Pepsi High School

I used to kid around back in the dark days of teaching. Those were the late aughts, the years when our economy was tanking, the sky was falling, home prices were battling the stock market to see who could hit new lows daily, and pessimism was found everywhere. In the classroom, it meant that I had over 40 students in classes and that good teachers were fired.
Oh, I’m being too harsh. I need to soften that language. They didn’t get fired–they just weren’t a part of our school the next year. PThey were given pink slips. Many teachers received them. Some got to stay and some had to go. If you were the last in the hiring door, you were the first out when cuts just had to be made. Things were grim and it wasn’t very pleasant.

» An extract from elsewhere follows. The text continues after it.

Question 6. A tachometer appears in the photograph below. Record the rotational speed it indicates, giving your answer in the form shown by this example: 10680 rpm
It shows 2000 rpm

But I used to kid around that we should get a sponsor for our school. No money in the state or district anymore? No problem. We’ll just become Pepsi High School, home of the Colas. Goooooooooo, Pepsi! Yet, I wasn’t kidding–we lost good teachers and our classes were ridiculous in size. I had over 200 kids total in a day and former classrooms were now storage facilities for desks and other school equipment.

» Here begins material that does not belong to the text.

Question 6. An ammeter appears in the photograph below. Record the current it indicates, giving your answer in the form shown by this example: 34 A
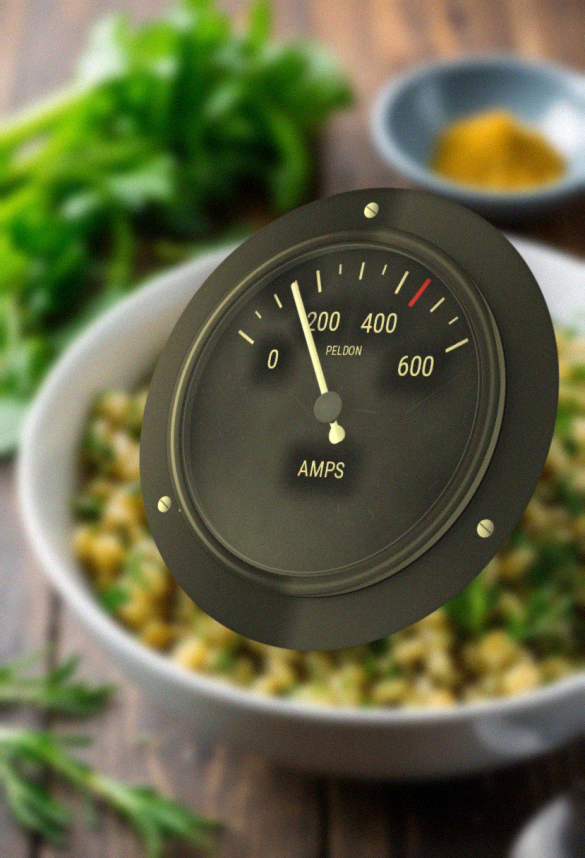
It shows 150 A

What’s more shameful in the long run–having Cola as your mascot or losing good teachers and being overcrowded in the classroom?
Pepsi made the rounds yesterday and today in my classes. They just came out with a two-minute-thirty ad for their product that featured Kendall Jenner. Many young people of all colors were walking down streets, holding signs, in protest of something. Cops were standing watch, Kendall gives one a Pepsi, and the crowd goes wild. Whatever. I’ll post it at the end here.
The big deal, and the reason I showed it in class, is that it got pulled. People complained for a number of reasons–corporations promoting themselves poorly, Pepsi exploiting the Black Lives Matter movement–and when people complain, and things get dicey, companies pull their ad. I can understand the rationale of people who were offended by the ad (a simple Internet or Twitter search will give you numerous examples), but I also don’t think Pepsi set out to offend people. But they did, and the ad is gone, complete with Pepsi’s apology to the American public AND Kendall Jenner.
These are teachable moments for me. These should be teachable moments for all people. Opinions matter, though the minority opinion is getting harder and harder to voice these days. Only a few of my students had seen the ad until I showed it, though. I know it’s only a Pepsi ad, and it’s just Kendall Jenner, but it really set off a firestorm of opinion.
There were so many opinions going in the last few days that many looked past the Sarin gas that Assad is using on his own people in Syria. My students now know of that genocide, too.